Monday, June 10, 2024 – Last week, I initiated the generation of 200,000 dummy data points. Although the data generation process worked, it was quite slow. Over the weekend, the process stopped midway and responded with a 401 unauthorized error. I restarted the program and the generation, and reported the status to Mr. Peter. It turned out that the reason for the interruption was a user API access limit of finite hours. Mr. Peter instructed me to extend the access duration on the identity server.
I then continued with my current task: debugging and investigating why the API calls for a list query were taking so long. While debugging a specific handler that Mr. Peter had previously improved by implementing a parallel foreach loop, I noted that I had initially used a standard foreach loop to assign additional data to each list item. The parallel foreach has the advantage of leveraging multiple threads to process items in the collection concurrently. This can significantly reduce the overall execution time, especially for large datasets or operations involving intensive computation. By distributing the workload across multiple threads, it maximizes CPU resource utilization, leading to faster task completion compared to a standard foreach loop, which processes each item sequentially.

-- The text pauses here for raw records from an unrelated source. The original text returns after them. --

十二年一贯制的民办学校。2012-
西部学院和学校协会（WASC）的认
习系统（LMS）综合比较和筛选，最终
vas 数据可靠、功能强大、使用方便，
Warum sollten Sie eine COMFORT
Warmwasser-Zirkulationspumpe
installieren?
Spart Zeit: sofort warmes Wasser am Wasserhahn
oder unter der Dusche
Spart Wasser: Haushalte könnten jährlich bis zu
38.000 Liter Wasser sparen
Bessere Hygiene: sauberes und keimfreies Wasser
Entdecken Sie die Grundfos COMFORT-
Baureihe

However, despite testing different degrees of parallelism to optimize performance, where I used a stopwatch to measure the execution time of each configuration, having more than 4 degrees of parallelism did not show any improvements in execution times, so I settled on using 4 as the maximum degree of parallelism. Even after implementing the parallel foreach, the query performance was still unsatisfactory, taking over a minute to retrieve the list on the front end. This prompted me to search for additional optimization strategies.

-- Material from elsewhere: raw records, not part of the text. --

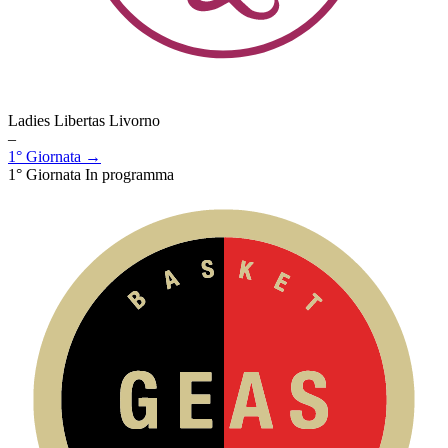
Ladies Libertas Livorno
–
1° Giornata →
1° Giornata
In programma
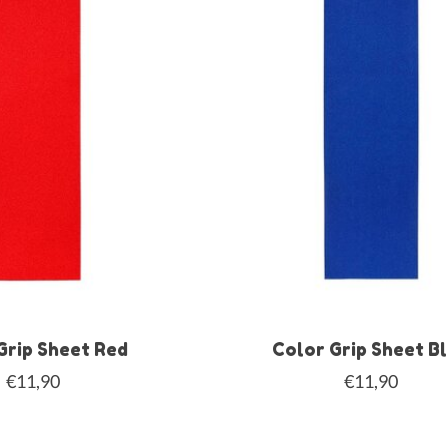
Grip Sheet Red
Color Grip Sheet B
€11,90
€11,90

Upon finding a suggestion on Stack Overflow, I realized that using FirstOrDefault might be contributing to the slow performance. An article confirmed that FirstOrDefault could be less efficient compared to other methods. I decided to replace it with ToDictionary, which was reported to have faster performance. After implementing this change, I observed a significant improvement in the retrieval time, reducing it to 19 seconds for the two lists called asynchronously, which was approximately 3 times faster.
Despite this improvement, the retrieval time of over 19 seconds was still far from ideal. Consequently, Mr. Peter advised me to implement pagination for the two lists to further enhance performance.